Az önce, komünist devletlerde dahi özelleştirmenin, bizden sonra başlatılmasına rağmen ivedilikle sonuçlandırıldığını ve devletlerin, KİT'lerin görev zararlarından doğan bu yükü omuzlarından attığını arz etmiştim. Satabildiklerini satmışlar, satamadıklarını ise olduğu gibi bırakmışlardır. Üretemeyen, devamlı zarar eden devlet müesseselerini beslemek yerine, reel sektöre daha fazla kaynak aktarmak suretiyle yatırımcıları desteklemek, sivil girişimcilerin önünü açmak bizler için olmazsa olmaz konumundadır.

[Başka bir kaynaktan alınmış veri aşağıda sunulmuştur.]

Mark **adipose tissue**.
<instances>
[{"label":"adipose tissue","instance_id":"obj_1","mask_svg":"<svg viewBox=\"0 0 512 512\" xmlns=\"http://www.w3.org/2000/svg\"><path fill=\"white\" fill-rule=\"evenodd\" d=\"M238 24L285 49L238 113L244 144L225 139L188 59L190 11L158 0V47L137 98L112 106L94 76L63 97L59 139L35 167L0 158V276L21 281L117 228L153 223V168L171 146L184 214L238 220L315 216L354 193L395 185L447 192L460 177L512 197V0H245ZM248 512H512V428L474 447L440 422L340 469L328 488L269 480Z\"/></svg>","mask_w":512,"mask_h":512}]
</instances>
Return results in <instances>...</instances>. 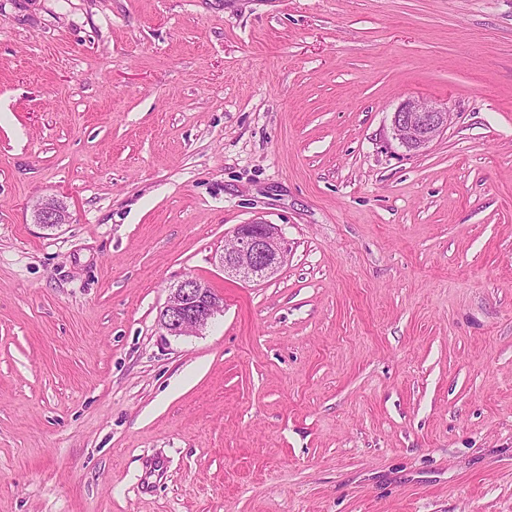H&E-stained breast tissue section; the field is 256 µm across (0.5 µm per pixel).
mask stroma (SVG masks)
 Returning <instances> with one entry per match:
<instances>
[{
  "instance_id": "obj_1",
  "label": "stroma",
  "mask_w": 512,
  "mask_h": 512,
  "mask_svg": "<svg viewBox=\"0 0 512 512\" xmlns=\"http://www.w3.org/2000/svg\"><path fill=\"white\" fill-rule=\"evenodd\" d=\"M0 512H512V0H0ZM448 117L447 107L408 98L392 113L393 138L409 152H421L447 128ZM232 247L224 249L220 263L224 273L242 281L272 276L284 262L285 248L275 224L256 222L238 225ZM224 307V297L206 282L187 278L171 288L159 314L161 327L172 336L194 334Z\"/></svg>"
}]
</instances>
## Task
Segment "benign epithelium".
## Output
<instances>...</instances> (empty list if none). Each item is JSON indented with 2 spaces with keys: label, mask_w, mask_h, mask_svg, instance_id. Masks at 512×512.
<instances>
[{
  "label": "benign epithelium",
  "mask_w": 512,
  "mask_h": 512,
  "mask_svg": "<svg viewBox=\"0 0 512 512\" xmlns=\"http://www.w3.org/2000/svg\"><path fill=\"white\" fill-rule=\"evenodd\" d=\"M446 107L409 98L392 113L393 138L410 152H421L448 126ZM40 224L53 226L63 221L60 205L48 201L38 208ZM285 248L274 224L256 222L238 225L232 247L220 256L224 272L242 281H257L272 276L284 262ZM224 307V297L206 282L187 278L170 289L159 314L161 327L172 336L194 334L206 327Z\"/></svg>",
  "instance_id": "1"
}]
</instances>
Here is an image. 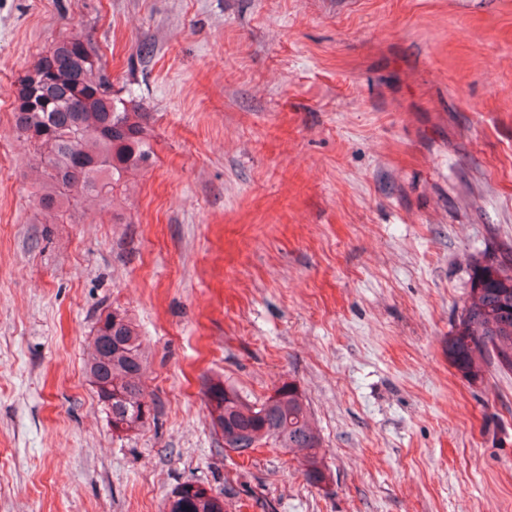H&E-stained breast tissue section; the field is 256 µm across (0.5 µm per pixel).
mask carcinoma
<instances>
[{
	"label": "carcinoma",
	"mask_w": 512,
	"mask_h": 512,
	"mask_svg": "<svg viewBox=\"0 0 512 512\" xmlns=\"http://www.w3.org/2000/svg\"><path fill=\"white\" fill-rule=\"evenodd\" d=\"M68 40L55 42L20 77L14 108L17 130L45 169L38 203L48 212L70 207L78 188L104 197L110 183L153 155L149 113L138 111L133 99L112 94L98 58L78 64L84 49ZM102 173L110 181H100ZM448 359L474 383L484 382L487 367L512 373V246L473 263L468 296L448 336ZM142 363L141 343L127 317L116 310L100 314L88 374L115 433L146 425ZM203 391L211 429L222 435L224 447L247 458L262 446L298 449L304 452L306 480L314 486L329 482L323 442L296 383H282L259 402L243 398L219 377L204 379ZM171 495V512H224V501L204 490L192 493L179 485Z\"/></svg>",
	"instance_id": "cac0c4a2"
}]
</instances>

Sayın milletvekilleri, özelleştirmeyle ilgili olarak "sadece kâr edenler satılıyor" savı doğru değildir. Mesela, 1975 yılında Kayseri'de her nevi takım tezgâhları üretmek üzere kurulan TAKSAN (Takım Tezgâhları Sanayii) isimli bir KİT kuruluşu, özelleştirildiği tarih olan 24.6.2003 tarihine kadar faaliyetlerini sürdürmüştür. Bu müessesenin özelleştirilmesinden önceki yıl olan 2002 yılı zararı 2 trilyon lira civarındadır. Bu noktada, özel sektör burayı devraldıktan sonraki gelişmeye dikkatinizi çekmek istiyorum. TAKSAN, kurulduğu günden satıldığı tarihe kadar ürettiği malın toplamını, özel sektör devraldıktan sonra üretmiş ve tamamını yurt dışına satmıştır.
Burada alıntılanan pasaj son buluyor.